Stated task =>
Answer these questions from the Tolkien travel guide below:
(a) On Day 7 of the suggested plan, which forest does the hike from Rideralp to Belalp pass through?
(b) What does the guide give as the price of the Greisinger Museum?
(c) Until what year could women in Appenzell Innerrhoden not vote on local issues?

Text =>
----------

I wrote a guide to following Tolkien through Switzerland – including of course Lauterbrunnen/Rivendell.

How I would do this:

If that was too much info and you just want a fixed plan then this is what I would suggest for 10-14 days (for shorter time frames you could use public transport to skip whole sections). This is full on, so add a rest day in as you like.

  • Day 1: Interlaken to Lauterbrunnen by train. Walk along the valley to the Trummelbachfalls, double back to Lauterrunnen, take the cable car to Grütschalp and then the Mountain Trail hike to Mürren.

  • Day 2: End of valley hike.

  • Day 3: Hike over the Kleine Scheidegg to Grindelwald. (Shortcut up or down with train)

  • Day 4: Hike over the Grosse Scheidegg to Meiringen. (shortcut with bus)

  • Day 5: Meiringen to Brig via bus and train. Hike along a section of the Obergoms (eg: Gluringen to Fiesch).

  • Day 6: Cable car up to Eggishorn, admire the glacier and follow the path along to Bettmeralp.

  • Day 7: Hike from Rideralp to Belalp via the Aletsch forest.

  • Day 8: Train to Zermatt. Take a gentle hike up to Zmutt.

  • Day 9: Zermatt. Take the train to Gornergrat and adventure along the ridge.

  • Day 10: Zermatt. Hike the Edelweissweg.

You could then spend a day or two travelling to Chur and visit the Greisinger museum. Though I would try and avoid the Glacier Express and take local trains myself. Stop off at places like the Rhein gorge to make the most of it.


Misc:

  • It is far out the way, and nowhere near where Tolkien himself went, but the Greisinger Museum sounds like it is worth checking out. Basically a dedicated/mad Swiss bloke made a museum containing Hobbit-hole near Chur. You can book tours by language on their website. At 50CHF it isn’t cheap (but is still cheaper than Hobbiton in NZ).

  • The building at the St Beaten caves near Interlaken looks like it fell out of picture of Rivendell but are probably do with Tolkien. The site was a tourist spot then and it isn’t far from Interlaken so maybe he went. Apparently there is a part of it that dates back to the 1500s as a chapel, but as far as I can tell the structure is for the most part very modern and as likely to have been inspired by Tolkien as VV. Still the caves are pretty and there is a myth of a dragon residing in the area too. My post on visiting there.

  • It is said in his biography that at some point in the trip Tolkien bought of postcard of “Der Berggeist” by Josef Madlener which he kept and wrote on it “origin of Gandalf”. The daughter of the artist says the painting was most likely done 1925-1930.

  • Tolkien never went anywhere near it, but Appenzell is basically the shire (if a little steeper). A very traditional rural area (women in Appenzell Innerrhoden couldn’t vote on local issues until 1991) that is worth a few days to explore. Yet again see this post of mine.

----------

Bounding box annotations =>
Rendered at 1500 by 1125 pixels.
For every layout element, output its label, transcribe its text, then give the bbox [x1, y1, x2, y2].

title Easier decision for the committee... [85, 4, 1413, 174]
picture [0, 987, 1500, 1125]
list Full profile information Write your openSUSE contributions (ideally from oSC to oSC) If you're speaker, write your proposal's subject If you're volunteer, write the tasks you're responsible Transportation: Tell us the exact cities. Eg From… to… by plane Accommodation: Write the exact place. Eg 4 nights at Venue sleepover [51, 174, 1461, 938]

----------

Response to this exercise =>
(a) The Aletsch forest.
(b) 50CHF.
(c) 1991.